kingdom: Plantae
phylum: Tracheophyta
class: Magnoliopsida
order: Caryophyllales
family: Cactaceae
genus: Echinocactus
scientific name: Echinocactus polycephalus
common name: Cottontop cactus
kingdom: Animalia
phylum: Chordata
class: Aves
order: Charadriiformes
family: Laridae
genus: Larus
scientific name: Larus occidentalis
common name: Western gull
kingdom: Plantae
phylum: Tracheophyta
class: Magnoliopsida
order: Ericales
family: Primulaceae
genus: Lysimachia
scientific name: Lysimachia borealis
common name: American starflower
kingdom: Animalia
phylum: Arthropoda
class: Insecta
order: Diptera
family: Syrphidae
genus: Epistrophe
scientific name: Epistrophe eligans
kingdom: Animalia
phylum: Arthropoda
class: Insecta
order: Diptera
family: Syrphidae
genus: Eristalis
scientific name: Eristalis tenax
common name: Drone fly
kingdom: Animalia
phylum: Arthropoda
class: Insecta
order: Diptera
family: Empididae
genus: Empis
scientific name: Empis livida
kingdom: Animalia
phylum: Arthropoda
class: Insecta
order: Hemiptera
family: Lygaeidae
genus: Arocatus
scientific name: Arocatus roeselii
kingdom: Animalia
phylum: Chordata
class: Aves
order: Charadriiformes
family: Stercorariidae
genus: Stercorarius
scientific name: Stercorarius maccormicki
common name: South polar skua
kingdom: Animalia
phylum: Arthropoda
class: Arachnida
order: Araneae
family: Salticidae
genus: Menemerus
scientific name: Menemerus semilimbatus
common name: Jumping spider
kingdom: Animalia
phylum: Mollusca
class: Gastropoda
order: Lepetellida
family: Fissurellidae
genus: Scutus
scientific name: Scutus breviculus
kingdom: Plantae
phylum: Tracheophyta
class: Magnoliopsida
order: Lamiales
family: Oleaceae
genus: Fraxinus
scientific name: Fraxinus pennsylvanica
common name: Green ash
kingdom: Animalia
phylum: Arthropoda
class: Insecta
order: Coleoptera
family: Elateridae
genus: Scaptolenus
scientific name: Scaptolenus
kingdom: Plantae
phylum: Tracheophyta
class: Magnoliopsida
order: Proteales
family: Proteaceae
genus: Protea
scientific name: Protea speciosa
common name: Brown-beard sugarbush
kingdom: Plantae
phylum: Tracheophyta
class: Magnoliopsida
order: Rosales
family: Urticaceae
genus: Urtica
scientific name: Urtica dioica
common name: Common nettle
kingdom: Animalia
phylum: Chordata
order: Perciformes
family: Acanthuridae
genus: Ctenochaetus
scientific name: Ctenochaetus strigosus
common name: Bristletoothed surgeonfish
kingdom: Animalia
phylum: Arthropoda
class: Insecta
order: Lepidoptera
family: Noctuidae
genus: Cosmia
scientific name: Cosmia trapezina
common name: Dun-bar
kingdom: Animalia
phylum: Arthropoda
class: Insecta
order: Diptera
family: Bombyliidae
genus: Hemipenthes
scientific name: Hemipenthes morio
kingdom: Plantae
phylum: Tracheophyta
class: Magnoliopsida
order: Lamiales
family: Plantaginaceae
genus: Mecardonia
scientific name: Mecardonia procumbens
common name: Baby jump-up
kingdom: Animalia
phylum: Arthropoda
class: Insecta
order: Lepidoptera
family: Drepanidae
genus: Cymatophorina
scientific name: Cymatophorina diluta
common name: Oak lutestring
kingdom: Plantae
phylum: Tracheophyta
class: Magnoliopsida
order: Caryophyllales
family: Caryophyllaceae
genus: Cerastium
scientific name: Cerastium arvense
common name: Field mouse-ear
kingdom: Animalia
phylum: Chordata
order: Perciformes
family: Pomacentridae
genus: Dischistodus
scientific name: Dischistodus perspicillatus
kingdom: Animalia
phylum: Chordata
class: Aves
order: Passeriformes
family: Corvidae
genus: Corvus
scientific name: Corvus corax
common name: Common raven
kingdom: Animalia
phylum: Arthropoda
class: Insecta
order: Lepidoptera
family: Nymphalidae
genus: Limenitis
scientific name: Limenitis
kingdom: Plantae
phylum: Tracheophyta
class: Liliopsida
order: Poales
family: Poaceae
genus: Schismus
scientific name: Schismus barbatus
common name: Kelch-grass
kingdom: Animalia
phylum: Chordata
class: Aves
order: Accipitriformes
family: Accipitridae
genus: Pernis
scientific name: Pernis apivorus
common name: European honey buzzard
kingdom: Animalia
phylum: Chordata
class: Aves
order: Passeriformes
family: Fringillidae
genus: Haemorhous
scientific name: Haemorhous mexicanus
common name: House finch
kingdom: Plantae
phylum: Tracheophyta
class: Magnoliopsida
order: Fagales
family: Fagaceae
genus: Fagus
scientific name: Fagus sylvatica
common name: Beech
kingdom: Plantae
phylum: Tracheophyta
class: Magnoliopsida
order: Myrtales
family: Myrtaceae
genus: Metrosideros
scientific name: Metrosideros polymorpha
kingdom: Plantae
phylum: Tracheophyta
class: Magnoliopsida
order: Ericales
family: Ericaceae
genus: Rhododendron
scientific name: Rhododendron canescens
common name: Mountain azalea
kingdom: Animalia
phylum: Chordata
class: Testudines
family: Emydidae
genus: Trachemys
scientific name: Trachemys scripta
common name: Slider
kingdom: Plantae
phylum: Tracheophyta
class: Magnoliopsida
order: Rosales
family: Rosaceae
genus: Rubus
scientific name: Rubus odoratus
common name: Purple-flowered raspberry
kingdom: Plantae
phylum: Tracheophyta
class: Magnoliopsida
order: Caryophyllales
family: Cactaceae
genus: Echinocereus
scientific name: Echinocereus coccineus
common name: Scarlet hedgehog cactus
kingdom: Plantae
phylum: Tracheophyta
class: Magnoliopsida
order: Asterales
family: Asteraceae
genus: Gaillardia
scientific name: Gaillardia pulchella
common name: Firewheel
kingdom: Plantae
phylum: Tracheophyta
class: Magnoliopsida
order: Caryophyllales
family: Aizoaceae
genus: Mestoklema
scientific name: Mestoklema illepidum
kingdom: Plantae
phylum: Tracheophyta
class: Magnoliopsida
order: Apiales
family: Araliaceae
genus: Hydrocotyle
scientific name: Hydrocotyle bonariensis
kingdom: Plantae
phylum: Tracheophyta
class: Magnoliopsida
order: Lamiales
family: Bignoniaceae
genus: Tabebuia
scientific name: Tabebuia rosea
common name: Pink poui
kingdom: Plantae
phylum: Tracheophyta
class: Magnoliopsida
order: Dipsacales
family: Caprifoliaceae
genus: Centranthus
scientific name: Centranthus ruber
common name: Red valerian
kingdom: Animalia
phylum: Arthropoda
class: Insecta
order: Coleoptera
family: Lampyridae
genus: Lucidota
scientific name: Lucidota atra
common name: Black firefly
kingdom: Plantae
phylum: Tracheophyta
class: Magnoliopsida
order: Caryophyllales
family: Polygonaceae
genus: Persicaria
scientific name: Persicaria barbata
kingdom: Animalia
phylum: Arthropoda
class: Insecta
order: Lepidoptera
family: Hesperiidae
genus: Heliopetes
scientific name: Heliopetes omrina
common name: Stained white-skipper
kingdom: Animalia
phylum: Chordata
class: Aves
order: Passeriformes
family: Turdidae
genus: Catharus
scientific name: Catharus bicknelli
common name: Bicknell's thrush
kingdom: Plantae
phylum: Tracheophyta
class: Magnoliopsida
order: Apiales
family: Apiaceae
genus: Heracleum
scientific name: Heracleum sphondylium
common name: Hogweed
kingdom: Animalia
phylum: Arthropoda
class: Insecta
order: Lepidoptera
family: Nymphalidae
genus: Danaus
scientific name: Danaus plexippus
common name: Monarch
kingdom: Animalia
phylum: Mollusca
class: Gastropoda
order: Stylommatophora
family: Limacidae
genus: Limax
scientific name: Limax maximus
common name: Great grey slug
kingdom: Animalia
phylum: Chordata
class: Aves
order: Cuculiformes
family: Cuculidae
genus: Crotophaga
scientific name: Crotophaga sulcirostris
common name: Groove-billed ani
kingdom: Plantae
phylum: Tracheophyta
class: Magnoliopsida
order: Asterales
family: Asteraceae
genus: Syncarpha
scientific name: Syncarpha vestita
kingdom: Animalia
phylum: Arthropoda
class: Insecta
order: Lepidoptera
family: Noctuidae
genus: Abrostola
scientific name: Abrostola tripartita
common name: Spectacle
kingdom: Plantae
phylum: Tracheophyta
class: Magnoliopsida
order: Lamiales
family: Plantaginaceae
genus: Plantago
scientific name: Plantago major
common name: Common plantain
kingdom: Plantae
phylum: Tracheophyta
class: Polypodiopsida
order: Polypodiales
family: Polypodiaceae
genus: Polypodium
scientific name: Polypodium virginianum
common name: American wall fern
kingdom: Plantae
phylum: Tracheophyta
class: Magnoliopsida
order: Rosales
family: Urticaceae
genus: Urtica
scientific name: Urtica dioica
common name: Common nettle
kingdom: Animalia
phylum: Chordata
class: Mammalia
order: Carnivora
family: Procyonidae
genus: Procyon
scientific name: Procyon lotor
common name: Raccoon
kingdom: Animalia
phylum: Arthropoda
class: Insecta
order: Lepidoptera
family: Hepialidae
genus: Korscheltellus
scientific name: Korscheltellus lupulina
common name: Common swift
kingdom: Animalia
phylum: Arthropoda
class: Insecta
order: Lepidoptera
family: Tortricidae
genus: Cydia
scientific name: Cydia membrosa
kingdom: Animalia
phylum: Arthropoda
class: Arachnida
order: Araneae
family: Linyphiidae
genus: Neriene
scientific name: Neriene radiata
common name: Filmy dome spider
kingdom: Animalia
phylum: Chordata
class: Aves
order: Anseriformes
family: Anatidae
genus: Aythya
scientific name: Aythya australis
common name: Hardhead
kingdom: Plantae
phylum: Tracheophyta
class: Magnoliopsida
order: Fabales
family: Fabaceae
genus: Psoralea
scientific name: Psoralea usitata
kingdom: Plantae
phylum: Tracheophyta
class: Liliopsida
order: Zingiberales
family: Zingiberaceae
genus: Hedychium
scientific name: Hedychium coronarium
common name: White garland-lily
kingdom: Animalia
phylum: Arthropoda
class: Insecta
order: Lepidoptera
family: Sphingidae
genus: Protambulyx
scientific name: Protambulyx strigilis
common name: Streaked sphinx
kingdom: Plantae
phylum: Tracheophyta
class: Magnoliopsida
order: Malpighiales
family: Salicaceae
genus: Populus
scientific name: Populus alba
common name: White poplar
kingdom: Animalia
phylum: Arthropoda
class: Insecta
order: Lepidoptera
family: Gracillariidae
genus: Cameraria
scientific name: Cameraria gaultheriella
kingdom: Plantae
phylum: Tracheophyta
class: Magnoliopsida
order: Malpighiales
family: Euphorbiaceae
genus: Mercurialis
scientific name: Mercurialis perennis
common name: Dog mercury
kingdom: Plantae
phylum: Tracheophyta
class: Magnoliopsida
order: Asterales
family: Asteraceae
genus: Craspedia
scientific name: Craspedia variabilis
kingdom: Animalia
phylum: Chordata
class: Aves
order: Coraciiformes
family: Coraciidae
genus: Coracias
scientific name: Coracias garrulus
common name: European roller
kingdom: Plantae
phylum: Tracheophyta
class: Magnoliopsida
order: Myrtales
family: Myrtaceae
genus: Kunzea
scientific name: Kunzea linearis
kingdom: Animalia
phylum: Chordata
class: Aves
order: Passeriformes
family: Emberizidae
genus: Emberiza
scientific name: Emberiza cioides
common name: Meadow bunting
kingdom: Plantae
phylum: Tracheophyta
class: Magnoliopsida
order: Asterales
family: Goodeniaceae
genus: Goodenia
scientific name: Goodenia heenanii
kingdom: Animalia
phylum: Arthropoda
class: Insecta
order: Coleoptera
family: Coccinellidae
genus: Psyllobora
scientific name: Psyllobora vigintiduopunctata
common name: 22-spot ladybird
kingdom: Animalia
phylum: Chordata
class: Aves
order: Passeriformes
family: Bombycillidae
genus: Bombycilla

====

Quote the lines of the records starting with the line that contains "common name: Beech" and ending with the line that contains "family: Ericaceae", both of those lines included.

common name: Beech
kingdom: Plantae
phylum: Tracheophyta
class: Magnoliopsida
order: Myrtales
family: Myrtaceae
genus: Metrosideros
scientific name: Metrosideros polymorpha
kingdom: Plantae
phylum: Tracheophyta
class: Magnoliopsida
order: Ericales
family: Ericaceae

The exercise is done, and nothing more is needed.